マーズもレティシアも、それぞれがそれぞれに依存していた。
レティシアはマーズに出会ったからこそこの道に進んだ。そして、マーズもレティシアに出会ったからこそこの道に進んだのだ。
共依存。
お互いがお互いに依存し、その関係に囚われて逃げることが出来ないのだ。
『ねえ、マーズ』
レティシアは静かに、ゆっくりとそう言った。
マーズはそれに答えなかった。
『ねえ、マーズ。どうして私の言葉に答えてくれないの? 私のことが嫌いなの? 私のことをあなたはもう見てくれないの?』
「寧ろ……聞きたい。なぜ私なのだろうか? 世の中に女性がたくさんいるだろう……なぜ?」
『マーズ・リッペンバーでなくてはならないからよ。わたしは初めてあなたを見て、私はあなたに恋をしたの。そしてわたしはあなたのものになるべきだと……密かにそう思っていたのよ』
その理論は明らかにぶっ飛んでいた。誰がどう聞いてもネジが一本取れている、と思うくらい見当違いな理論だった。
だが、レティシアにとってもはやそんなことはどうだっていいのだろう。彼女はただ、マーズ・リッペンバーを愛することが出来れば、それだけでいいのだから。

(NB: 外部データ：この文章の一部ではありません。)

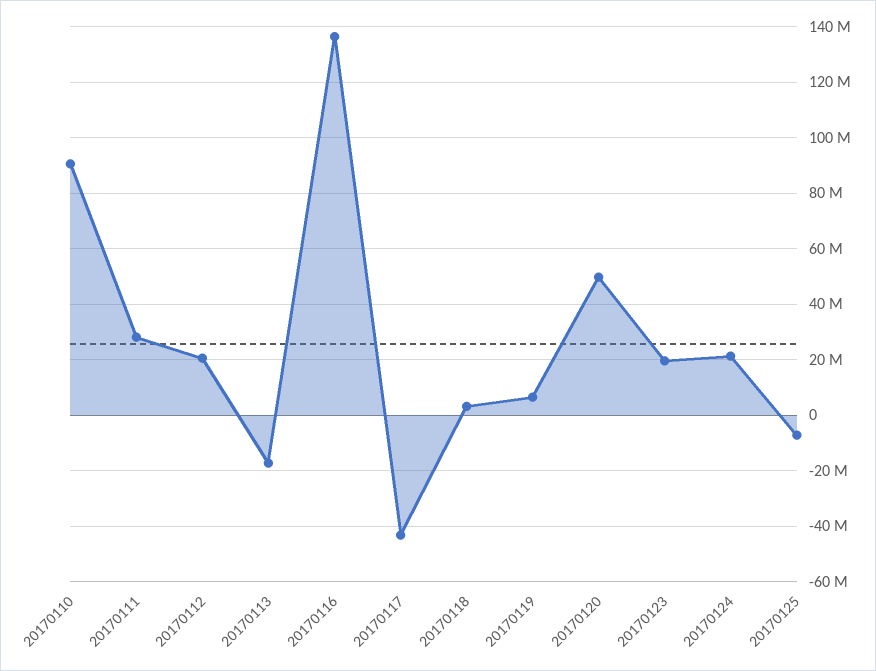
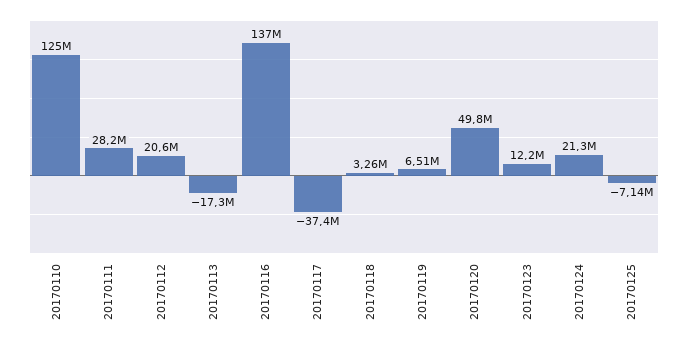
20170110: 90000000 -> 125000000
20170117: -42500000 -> -37400000
20170123: 20000000 -> 12200000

「レティシア。……もうこんなことやめてくれないか。これから何も産み出されない。産み出されることなんてないし、私は戦うことを望んでいないだ。レティシア、あなたを止めるために、敢えてあなたと同じ土俵に立って話をしているのよ。その意味を、解ってほしい」
『結局あなたは、私のことを理解してはくれなかった』
レティシアは、低い静かな声で言った。
その言葉と同時にディアボロスはゆっくりとペスパの目の前を目指して動き始めた。
『あなたは私の感情を理解してくれなかった。私はこれほどまでにあなたを愛しているのにあなたはくだらないと掃き捨てた』
「違う、違うんだレティシア」
『だったら私は考えた……あなたを殺そう、と。だってそうすればあなたは私を拒否することはないでしょう? あなたはずっと私のことを見てくれるでしょう?』
「……果たしてどうだろうな」
『えぇ、そうよね。きっとそんなことをしてもあなたは見てくれない。それはもう、確信したわ。あなたを殺そうとしたって、あなたは強すぎる。とても私には倒すことが出来ない』
一息。
『ならば、どうすればいいのか。……簡単な話だったのよ。どうして、どうしてこんな簡単なことに気が付かなかったのか』
「レティシア、あなた何をする気……?」
マーズは何かを悟ったのか、目を細めてリリーファーコントローラに静かに手を置いた。
レティシアは微笑む。
『簡単な話よ。幼稚園児だって考え付く逆転の発想で当たり前の発想。考えられる中でも最大限、あなたが私を忘れられないようにする手段』
ガコン、と何かのレバーを引き抜いた音が聞こえた。
『そしてそれは、色んな人を巻き込むことになるでしょうね。私は天国にはいけないかもしれないわ』
「よせ……よせ……やめろ……!」
『もう止められないわ、マーズ。もうこれを実行してしまっては、止めることなんて出来ないのよ。せいぜい誰かを助けるといいわ。……どうせ私のことは、もう嫌でも忘れられないようにしてあげるのだから』
「馬鹿なことを言うな!! まさか……」
ここでマーズはひとつの可能性を導き出した。
リリーファーにはその科学技術が漏洩しないために、あるコマンドが用意されている。
それはリリーファーの自爆コマンドだ。コックピットの背面裏にあるレバーを引き抜くことでエンジンがオーバークロックを行い、そのままエンジンにエネルギーが収束されていき――最後には爆発する。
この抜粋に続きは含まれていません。